Shadow Chancellor Ed Balls got on his feet and immediately attacked Osborne’s “breathtaking complacency” for denying the drop in living standards faced by everyone in the country, with families already £1,600 per year worse off. Osborne laughed. He thought that was funny.

The Shadow Chancellor pointed out that we are enduring the slowest recovery in a century, and that average real wages will have dropped by 5.8 per cent by the end of the Parliament (except for fatcat business bosses).

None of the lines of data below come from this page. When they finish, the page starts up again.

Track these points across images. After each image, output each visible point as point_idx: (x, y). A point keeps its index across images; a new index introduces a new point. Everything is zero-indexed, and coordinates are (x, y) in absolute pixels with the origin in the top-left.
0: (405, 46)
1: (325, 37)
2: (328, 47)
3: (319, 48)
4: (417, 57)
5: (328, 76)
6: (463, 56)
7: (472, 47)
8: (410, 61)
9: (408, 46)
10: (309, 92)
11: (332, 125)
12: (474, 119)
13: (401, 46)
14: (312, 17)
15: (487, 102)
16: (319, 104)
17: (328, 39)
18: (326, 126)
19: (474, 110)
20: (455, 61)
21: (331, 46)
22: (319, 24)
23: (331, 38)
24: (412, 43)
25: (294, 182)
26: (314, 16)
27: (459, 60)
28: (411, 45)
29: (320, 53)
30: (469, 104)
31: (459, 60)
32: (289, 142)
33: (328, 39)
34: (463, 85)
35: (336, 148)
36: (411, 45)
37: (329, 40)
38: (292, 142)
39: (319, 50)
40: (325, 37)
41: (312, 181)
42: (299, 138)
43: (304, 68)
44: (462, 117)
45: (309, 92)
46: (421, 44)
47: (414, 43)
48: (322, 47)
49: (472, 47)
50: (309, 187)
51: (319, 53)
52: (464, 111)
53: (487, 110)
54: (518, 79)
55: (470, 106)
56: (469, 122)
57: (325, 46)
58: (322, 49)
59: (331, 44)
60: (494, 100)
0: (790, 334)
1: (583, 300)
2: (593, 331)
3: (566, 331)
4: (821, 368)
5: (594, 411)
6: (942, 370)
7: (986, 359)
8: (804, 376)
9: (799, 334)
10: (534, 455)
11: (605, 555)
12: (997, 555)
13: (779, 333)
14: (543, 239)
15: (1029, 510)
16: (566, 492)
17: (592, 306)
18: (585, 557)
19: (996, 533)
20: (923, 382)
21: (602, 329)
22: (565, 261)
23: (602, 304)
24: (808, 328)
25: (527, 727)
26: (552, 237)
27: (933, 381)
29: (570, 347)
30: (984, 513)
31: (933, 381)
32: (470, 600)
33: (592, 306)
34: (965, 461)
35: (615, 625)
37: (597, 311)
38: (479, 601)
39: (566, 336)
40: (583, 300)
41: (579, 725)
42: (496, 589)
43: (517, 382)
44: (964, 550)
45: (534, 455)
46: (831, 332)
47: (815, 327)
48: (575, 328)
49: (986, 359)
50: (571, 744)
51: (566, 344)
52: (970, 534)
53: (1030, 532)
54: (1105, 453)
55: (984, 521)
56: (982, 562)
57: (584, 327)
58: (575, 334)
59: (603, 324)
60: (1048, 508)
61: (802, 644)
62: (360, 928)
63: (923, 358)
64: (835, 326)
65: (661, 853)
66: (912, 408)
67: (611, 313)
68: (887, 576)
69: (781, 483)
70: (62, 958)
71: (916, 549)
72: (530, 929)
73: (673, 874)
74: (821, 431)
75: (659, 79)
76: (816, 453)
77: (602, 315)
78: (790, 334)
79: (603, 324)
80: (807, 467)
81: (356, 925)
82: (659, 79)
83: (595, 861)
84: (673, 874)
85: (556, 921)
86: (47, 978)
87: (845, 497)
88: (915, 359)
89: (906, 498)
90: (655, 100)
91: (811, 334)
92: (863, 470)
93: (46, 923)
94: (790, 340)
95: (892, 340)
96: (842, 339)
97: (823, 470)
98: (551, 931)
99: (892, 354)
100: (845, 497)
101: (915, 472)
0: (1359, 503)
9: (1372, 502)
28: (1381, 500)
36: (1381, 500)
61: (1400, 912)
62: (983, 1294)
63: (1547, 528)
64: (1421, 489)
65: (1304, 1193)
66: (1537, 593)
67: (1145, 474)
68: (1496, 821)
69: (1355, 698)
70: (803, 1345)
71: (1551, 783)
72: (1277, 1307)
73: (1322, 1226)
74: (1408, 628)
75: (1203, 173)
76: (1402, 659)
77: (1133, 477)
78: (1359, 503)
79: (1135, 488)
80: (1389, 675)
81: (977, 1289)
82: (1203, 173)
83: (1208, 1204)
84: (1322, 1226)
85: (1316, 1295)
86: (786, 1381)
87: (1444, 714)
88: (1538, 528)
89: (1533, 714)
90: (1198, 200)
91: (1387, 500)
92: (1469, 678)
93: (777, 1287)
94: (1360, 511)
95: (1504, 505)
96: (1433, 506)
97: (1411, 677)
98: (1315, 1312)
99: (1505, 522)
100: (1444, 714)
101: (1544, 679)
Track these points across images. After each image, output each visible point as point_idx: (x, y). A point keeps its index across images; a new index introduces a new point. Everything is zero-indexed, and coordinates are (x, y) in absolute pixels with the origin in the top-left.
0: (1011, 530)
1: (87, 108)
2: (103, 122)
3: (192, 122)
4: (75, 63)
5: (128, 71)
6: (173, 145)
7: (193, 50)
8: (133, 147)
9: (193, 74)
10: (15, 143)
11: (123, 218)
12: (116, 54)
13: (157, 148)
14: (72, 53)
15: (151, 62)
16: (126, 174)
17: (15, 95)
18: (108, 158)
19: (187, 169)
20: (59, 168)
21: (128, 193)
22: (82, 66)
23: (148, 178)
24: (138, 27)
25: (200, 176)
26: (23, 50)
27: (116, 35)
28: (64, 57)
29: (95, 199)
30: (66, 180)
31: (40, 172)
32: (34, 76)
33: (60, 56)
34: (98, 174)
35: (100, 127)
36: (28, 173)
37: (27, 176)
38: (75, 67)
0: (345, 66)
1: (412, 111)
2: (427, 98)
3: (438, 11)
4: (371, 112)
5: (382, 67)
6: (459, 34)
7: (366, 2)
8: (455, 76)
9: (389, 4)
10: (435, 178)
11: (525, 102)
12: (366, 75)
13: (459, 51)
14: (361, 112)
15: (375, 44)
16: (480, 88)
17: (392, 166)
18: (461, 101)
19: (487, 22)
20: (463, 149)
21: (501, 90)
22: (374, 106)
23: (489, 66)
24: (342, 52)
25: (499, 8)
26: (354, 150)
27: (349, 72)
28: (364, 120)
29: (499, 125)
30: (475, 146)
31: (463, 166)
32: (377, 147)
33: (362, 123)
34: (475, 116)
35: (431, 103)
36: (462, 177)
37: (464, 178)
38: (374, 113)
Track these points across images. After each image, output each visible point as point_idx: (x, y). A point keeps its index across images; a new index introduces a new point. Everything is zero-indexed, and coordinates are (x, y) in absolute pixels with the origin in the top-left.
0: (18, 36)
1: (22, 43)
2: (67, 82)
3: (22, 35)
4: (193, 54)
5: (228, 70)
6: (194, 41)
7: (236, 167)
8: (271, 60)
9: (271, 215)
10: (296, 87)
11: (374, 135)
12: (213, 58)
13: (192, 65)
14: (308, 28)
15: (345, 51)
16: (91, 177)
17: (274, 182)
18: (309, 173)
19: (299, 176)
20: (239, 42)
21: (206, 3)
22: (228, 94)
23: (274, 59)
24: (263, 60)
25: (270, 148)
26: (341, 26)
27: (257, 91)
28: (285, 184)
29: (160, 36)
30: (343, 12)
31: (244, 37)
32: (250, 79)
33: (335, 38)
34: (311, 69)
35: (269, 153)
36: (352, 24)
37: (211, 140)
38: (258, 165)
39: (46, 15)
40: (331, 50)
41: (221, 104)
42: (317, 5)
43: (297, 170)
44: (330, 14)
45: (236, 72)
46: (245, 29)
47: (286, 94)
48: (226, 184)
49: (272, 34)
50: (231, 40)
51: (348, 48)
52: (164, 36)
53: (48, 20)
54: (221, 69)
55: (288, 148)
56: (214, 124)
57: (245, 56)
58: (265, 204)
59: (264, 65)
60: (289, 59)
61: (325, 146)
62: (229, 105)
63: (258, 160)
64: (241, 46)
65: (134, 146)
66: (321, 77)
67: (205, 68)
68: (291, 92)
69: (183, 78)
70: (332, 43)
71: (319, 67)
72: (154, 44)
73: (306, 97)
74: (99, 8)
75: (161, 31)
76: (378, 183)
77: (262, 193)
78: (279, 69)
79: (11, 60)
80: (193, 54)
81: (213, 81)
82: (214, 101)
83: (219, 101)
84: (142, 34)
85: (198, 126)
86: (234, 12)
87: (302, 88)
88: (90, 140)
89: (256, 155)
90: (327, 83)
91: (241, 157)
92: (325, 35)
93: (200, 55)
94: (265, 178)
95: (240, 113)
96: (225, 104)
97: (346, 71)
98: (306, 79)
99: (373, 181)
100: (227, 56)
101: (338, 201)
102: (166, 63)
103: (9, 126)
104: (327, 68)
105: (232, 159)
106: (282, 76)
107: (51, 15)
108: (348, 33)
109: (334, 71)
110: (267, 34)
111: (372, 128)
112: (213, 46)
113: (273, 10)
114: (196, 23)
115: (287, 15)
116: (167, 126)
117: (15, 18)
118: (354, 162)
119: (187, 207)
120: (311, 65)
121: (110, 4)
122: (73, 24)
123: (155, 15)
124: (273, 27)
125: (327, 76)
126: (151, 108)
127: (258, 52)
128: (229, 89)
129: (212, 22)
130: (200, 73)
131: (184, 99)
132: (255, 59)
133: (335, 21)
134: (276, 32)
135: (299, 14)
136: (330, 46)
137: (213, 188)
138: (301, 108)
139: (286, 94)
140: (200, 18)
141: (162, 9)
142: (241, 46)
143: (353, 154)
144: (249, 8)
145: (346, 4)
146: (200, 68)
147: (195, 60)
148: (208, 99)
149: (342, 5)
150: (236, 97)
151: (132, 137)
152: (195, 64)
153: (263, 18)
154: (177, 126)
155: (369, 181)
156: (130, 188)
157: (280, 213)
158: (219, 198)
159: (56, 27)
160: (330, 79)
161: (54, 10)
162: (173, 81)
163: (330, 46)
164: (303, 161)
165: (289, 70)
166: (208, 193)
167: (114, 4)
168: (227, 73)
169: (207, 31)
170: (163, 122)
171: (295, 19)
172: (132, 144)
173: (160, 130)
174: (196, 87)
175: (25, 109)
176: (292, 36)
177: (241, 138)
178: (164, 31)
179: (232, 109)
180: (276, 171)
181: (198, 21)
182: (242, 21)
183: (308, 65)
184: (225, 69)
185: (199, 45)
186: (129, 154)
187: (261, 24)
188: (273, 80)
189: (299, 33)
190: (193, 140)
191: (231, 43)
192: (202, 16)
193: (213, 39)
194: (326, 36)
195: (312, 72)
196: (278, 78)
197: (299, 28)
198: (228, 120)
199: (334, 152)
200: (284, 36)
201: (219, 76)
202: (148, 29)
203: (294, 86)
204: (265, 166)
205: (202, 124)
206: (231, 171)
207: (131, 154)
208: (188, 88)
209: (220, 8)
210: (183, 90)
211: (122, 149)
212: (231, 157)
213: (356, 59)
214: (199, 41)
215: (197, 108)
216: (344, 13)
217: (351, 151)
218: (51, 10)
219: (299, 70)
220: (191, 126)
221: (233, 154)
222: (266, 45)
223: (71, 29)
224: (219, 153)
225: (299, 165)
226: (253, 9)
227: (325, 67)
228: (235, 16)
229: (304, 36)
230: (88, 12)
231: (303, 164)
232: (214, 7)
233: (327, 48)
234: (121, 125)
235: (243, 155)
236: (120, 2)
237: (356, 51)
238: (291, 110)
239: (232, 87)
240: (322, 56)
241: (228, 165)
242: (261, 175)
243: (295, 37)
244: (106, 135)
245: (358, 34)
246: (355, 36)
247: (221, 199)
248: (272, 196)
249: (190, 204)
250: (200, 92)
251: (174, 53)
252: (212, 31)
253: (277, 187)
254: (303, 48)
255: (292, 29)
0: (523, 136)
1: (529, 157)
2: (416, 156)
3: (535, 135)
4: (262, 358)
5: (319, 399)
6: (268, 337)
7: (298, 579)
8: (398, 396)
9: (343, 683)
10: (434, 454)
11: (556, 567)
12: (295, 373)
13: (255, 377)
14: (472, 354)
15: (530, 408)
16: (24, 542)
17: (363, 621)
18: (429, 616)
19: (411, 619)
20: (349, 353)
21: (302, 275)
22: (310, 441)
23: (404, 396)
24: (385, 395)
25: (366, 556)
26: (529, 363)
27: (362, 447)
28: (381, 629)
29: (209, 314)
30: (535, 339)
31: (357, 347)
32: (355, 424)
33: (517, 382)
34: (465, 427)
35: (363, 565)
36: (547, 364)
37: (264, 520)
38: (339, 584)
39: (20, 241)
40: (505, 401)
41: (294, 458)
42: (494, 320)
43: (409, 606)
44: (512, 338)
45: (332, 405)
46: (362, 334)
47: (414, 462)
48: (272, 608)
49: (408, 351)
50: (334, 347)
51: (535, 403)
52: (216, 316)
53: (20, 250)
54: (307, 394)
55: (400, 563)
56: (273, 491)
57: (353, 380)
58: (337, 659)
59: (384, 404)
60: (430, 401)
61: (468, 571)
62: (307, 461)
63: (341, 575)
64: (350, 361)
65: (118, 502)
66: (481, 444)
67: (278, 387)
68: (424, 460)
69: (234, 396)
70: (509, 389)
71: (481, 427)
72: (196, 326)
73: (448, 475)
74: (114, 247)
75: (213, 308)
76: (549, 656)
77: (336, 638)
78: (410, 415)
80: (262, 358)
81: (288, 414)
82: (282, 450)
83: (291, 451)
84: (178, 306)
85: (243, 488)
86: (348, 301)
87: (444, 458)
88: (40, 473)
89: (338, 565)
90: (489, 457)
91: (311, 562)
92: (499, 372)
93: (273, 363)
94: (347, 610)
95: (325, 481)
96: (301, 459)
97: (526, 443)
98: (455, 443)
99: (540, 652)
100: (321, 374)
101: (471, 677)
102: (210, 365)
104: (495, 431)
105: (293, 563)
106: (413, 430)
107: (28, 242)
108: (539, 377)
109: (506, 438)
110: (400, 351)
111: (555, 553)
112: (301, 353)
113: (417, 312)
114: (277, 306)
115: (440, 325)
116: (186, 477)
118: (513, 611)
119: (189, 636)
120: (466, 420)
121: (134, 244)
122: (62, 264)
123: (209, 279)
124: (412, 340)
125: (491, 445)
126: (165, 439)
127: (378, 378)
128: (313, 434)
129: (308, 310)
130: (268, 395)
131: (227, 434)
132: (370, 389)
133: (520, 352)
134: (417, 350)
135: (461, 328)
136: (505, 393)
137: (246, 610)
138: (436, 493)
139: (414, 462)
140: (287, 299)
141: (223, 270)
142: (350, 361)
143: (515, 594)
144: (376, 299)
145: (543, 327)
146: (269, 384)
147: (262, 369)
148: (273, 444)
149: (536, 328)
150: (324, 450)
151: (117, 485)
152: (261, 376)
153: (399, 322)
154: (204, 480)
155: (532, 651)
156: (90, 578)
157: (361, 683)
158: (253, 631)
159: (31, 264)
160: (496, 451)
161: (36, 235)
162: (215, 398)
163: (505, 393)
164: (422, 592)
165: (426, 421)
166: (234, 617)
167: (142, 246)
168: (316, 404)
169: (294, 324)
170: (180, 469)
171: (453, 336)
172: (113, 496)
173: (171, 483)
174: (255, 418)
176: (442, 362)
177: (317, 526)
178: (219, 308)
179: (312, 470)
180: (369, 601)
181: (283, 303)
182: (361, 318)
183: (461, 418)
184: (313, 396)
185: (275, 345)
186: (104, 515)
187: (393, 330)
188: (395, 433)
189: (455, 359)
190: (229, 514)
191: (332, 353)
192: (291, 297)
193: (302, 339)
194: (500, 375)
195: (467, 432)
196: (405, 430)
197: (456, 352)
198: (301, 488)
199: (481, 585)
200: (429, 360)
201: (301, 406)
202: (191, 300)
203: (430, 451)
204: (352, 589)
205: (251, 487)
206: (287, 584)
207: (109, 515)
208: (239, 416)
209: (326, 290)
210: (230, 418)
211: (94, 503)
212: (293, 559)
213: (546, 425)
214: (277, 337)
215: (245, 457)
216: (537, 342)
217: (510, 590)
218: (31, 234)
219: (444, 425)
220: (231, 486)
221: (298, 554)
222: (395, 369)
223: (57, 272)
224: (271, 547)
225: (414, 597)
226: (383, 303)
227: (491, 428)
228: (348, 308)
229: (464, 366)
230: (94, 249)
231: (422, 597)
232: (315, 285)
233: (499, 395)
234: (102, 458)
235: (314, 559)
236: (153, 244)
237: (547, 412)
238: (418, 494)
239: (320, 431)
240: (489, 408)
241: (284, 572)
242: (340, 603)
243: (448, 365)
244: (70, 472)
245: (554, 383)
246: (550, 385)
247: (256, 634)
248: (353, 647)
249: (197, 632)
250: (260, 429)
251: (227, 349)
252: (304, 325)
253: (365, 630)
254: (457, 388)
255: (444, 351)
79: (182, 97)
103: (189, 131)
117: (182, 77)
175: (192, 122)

He was having a hard time getting his points across, however, because Tory MPs were heckling him very loudly. Owen Jones tweeted, appositely, “Do the Tories think that a bunch of braying MPs dripping with privilege, while ordinary people’s living standards crash, is good TV?”

Maybe they did. Maybe they thought they had the public on their side.

Let’s have a look at a few comments from the public – courtesy of the Huffington Post:

“Planning to kill more people, George?” (Robin Stacey)

“Spend more you wet lipped monkey.” (Will Moriarty)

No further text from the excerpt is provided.